= Words taken down =

Words taken down is a parliamentary procedure in the United States House of Representatives by which one member requests that another member be sanctioned for remarks that violate decorum. Such remarks can include profanity or personal aspersions against a House member.

The Congressional Research Service summarized the process in the following way:

A Member may demand that the words of another Member be taken down. This typically takes place during debate when one Member believes another Member has violated the rules of decorum in the House. The request requires that the Member's remarks be read to the House so that the Speaker may determine whether they are offensive or otherwise violate the rules of the House. If the Speaker determines that the words are out of order, the violator is customarily given a chance to withdraw or amend them, and the Member may ask the House for unanimous consent to strike the words from the Congressional Record. If there is objection, a motion may be offered to strike the words from the debate. Upon the demand that the words be taken down, the alleged violator must immediately sit down and await the Speaker's decision.

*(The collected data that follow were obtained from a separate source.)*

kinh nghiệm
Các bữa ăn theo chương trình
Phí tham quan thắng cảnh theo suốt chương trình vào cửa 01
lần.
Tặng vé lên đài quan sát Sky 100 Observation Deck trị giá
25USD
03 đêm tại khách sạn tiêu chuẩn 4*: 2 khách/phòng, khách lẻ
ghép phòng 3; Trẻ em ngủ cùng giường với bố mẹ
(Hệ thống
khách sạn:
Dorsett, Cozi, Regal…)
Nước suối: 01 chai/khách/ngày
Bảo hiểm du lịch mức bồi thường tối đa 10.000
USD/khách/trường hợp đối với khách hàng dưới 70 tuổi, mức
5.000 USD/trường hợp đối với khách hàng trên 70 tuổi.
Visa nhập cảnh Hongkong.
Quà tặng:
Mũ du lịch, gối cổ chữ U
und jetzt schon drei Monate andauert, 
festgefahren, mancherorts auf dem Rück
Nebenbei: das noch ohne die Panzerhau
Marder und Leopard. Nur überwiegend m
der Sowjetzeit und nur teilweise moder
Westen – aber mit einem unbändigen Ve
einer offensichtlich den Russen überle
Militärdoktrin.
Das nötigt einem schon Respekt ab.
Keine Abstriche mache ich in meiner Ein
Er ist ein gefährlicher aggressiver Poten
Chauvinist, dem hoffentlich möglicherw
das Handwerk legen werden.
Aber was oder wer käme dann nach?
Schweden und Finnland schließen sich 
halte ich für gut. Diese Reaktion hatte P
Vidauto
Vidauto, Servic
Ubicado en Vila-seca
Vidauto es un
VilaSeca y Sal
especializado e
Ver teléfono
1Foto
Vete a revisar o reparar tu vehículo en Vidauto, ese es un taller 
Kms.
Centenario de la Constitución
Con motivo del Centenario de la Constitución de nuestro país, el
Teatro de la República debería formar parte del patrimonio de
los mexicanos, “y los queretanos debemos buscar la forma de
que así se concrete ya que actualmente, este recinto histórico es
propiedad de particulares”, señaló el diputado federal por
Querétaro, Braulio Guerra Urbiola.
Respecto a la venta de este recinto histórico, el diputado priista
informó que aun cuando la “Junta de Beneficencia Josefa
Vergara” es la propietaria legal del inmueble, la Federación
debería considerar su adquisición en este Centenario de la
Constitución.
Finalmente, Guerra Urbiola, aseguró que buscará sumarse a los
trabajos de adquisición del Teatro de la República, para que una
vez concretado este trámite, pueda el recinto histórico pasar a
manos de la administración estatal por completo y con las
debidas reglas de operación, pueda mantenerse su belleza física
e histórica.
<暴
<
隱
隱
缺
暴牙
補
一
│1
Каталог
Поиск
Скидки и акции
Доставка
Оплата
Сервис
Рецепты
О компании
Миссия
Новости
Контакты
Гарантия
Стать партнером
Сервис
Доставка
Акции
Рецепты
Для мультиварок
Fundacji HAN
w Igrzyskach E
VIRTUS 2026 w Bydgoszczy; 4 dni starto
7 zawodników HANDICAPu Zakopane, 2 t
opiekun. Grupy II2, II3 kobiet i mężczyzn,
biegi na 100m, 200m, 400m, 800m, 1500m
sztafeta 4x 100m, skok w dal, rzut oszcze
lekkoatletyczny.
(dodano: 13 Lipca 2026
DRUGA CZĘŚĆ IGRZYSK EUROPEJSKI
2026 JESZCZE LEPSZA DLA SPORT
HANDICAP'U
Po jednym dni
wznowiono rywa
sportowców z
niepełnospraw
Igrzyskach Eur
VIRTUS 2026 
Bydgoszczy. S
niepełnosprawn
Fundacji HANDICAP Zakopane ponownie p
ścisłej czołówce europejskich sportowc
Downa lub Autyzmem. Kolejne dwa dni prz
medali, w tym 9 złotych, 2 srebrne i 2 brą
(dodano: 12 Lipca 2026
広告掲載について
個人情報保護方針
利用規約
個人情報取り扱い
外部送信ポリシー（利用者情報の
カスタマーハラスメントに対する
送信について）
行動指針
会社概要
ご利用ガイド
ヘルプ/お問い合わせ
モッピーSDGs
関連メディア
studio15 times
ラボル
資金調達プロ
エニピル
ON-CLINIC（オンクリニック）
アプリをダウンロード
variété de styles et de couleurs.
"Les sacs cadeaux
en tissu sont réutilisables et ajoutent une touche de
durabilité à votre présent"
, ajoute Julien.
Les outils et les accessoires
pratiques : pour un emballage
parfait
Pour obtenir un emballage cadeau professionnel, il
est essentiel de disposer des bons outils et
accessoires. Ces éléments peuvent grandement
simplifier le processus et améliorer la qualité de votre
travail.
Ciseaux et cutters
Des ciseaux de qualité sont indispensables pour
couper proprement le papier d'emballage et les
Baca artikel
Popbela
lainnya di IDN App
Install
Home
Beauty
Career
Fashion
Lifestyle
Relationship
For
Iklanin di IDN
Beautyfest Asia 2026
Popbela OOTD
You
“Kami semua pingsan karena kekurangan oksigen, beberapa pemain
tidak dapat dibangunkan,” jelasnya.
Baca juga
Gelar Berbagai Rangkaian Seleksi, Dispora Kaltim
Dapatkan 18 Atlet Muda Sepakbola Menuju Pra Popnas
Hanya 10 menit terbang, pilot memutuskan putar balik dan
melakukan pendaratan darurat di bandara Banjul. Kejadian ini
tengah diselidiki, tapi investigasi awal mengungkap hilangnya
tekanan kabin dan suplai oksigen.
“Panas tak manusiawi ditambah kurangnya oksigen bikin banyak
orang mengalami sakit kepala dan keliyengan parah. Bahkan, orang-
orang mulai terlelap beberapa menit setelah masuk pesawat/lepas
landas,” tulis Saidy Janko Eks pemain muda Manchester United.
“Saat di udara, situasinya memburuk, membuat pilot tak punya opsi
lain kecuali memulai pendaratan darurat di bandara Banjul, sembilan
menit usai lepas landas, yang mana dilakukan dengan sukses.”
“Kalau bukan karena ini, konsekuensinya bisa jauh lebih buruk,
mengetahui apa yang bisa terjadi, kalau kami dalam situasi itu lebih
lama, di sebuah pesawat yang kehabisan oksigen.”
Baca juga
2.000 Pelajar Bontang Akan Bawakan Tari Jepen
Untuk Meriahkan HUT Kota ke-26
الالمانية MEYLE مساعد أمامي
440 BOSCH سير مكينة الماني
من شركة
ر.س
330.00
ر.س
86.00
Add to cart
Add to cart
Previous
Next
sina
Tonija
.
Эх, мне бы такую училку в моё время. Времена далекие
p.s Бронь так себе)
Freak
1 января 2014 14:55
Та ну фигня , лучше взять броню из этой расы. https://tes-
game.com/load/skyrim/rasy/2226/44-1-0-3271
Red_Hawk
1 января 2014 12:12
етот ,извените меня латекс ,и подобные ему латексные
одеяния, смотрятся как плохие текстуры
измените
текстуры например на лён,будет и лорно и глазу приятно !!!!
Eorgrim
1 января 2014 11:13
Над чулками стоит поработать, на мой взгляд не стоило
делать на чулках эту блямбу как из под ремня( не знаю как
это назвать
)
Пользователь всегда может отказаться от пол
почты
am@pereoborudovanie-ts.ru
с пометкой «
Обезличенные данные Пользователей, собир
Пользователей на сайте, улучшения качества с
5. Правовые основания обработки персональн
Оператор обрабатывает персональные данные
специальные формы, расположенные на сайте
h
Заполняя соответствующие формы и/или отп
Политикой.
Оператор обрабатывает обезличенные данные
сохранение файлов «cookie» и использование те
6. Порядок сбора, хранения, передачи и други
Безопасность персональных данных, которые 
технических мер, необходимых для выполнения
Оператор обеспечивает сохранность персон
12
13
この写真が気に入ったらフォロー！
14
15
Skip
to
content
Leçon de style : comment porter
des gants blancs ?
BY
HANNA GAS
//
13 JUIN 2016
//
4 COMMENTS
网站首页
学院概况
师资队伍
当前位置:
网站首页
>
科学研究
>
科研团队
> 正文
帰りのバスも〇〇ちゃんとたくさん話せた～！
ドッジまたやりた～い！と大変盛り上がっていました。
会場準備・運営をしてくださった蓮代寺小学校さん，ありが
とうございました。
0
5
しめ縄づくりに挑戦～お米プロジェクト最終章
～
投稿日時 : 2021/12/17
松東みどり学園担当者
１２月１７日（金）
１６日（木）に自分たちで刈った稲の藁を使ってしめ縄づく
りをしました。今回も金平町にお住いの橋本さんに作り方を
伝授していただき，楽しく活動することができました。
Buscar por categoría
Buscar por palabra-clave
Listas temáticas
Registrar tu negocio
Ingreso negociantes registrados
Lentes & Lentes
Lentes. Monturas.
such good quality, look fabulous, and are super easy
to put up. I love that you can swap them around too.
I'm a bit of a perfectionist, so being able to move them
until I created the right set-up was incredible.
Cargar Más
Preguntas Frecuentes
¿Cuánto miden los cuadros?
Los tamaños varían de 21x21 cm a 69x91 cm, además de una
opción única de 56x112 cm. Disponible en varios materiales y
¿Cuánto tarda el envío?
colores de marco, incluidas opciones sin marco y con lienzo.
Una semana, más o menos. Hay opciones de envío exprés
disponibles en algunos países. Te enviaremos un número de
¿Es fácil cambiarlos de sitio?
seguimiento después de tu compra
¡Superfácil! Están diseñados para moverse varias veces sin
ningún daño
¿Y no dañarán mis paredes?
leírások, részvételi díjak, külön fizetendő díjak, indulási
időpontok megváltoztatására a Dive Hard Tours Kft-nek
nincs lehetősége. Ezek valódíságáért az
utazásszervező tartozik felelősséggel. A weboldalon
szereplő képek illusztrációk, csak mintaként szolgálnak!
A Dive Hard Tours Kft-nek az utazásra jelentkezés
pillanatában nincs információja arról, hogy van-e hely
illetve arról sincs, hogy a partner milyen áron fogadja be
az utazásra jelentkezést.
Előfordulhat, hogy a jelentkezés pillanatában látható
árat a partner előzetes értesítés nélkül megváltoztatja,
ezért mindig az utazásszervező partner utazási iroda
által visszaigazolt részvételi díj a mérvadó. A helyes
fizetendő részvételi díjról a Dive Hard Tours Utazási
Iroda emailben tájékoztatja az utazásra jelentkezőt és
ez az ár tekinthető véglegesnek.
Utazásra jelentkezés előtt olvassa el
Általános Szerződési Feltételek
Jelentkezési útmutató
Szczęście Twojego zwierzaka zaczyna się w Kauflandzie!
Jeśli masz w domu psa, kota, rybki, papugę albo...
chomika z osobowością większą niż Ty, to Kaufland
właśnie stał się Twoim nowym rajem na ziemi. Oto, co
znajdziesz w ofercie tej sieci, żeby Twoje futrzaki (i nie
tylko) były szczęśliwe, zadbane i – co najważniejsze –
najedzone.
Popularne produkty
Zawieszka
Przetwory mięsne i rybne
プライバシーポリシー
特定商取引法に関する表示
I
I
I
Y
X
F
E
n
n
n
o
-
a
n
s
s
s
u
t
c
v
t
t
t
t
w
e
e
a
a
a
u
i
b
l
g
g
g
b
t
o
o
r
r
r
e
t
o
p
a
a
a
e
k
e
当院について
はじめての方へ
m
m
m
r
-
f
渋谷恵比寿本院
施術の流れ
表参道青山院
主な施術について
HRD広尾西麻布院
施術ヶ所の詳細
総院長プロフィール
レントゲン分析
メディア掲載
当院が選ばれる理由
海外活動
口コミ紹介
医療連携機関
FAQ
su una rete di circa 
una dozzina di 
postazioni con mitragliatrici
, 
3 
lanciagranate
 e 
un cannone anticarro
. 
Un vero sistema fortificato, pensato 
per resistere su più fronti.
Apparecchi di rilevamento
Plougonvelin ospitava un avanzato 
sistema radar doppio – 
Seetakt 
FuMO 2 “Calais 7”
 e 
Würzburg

A Member whose words have been ruled out of order may not speak again on the same day without the House's permission, but the Member can vote.

A Member would say: Mr. Speaker, I rise to a point of order, and ask that the gentleman's (or gentlelady's) words be taken down.

Martin L. Levine, law professor at the University of Southern California, notes that "Taking down words, like 'taking down names,' is the start and not the end of a process. A separate step is required to rule the words out of order."

A 1999 study by Kathleen Hall Jamieson found that requests to take down words peaked in 1946 and 1995, years before or after control of the House changed hands.

== Notable Uses ==
The procedure has been used many times in recent years, with several instances of the Speaker, or their designee, ruling words spoken in debate out of order. From 1971 through 2019 the procedure was used at least 170 times. Some uses have been particularly notable.

=== 1984 Speaker O'Neil ===
In floor debate on May 15, 1984, Speaker Tip O'Neil was speaking from the floor on a question of privilege brought by then Rep. Newt Gingrich relating to remarks by Speaker O'Neil the prior day. On May 15, Speaker O'Neil said of Rep. Gingrich: "My personal opinion is this: you deliberately stood in that well before an empty House and challenged these people and you challenged their Americanism and it is the lowest thing that I have ever seen in my 32 years in Congress."Rep. Trent Lott demanded those words be taken down. The Speaker Pro Tempore presiding at that time, Rep. Joe Moakley, ruled the words of Speaker O'Neil out of order saying "that type of characterization that should not be used in debate."